Of course this doesn’t end well. In fact it doesn’t even begin well, and it’s not long before we’ve shifted gears into mainstream techno-thriller territory and ethical questions are popping up like clouds of flak. The story never loses its grip, however, and while this is the kind of material that has been attracting a number of big-name authors lately, even set aside books like Kazuo Ishiguro’s Never Let Me Go, Ian McEwan’s Machines Like Me, and Jeanette Winterson’s Frankissstein, The Echo Wife holds its own.
By Ayn Rand
I first read Anthem in high school, which is when I think most people initially get exposed to Ayn Rand. I remember picking it off a rack of paperbacks in the library and only reading it because it was short. I don’t think I liked it very much.

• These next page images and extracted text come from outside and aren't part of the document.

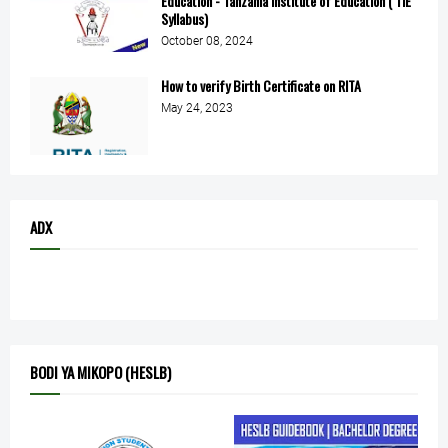
Education - Tanzania Institute of Education ( TIE
Syllabus)
October 08, 2024
How to verify Birth Certificate on RITA
May 24, 2023
ADX
BODI YA MIKOPO (HESLB)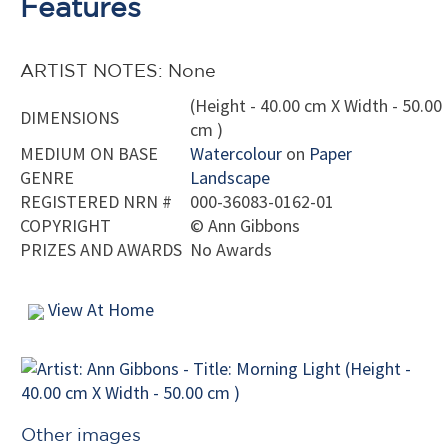
Features
ARTIST NOTES: None
(Height - 40.00 cm X Width - 50.00
DIMENSIONS
cm )
MEDIUM ON BASE
Watercolour
on
Paper
GENRE
Landscape
REGISTERED NRN #
000-36083-0162-01
COPYRIGHT
©
Ann Gibbons
PRIZES AND AWARDS
No Awards
View At Home
Other images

Today it strikes me as even less interesting, being only a strident warning about the horrors of a post-collapse collectivist dystopia somewhat akin to Yevgeny’s Zamyatin’s We (though Rand never acknowledged any debt). As in Zamyatin (and Orwell’s 1984) dissident thoughts are triggered by the appearance of an Eve in the worker’s paradise. Rest assured no amount of central planning is going to be able to frustrate evolution, or stop Rand’s new gods, ensconced on their Nietzschean mountaintop, from repopulating the world with their divine seed.
A parable, but one that at least has the virtue of being quick about its business. This time around it made me think of Rand as de Sade. Not for the cruelty in her vision of man as a selfish and intensely anti-social animal, or even for the torture scene with the men naked but for their leather aprons and hoods, but for the way this book holds a place in the author’s oeuvre much like Justine does in de Sade’s. What I mean is that it’s a condensed expression of her philosophy that makes reading later bricks like The Fountainhead and Atlas Shrugged unnecessary. Also like de Sade is Rand’s willingness to push a particular point of view to an extreme. You can tell why, like de Sade, Rand became a cult figure. If you sign on to this kind of angry, no-prisoners libertarianism then she’s your go-to guide and guru. And nearly a hundred years later she still is.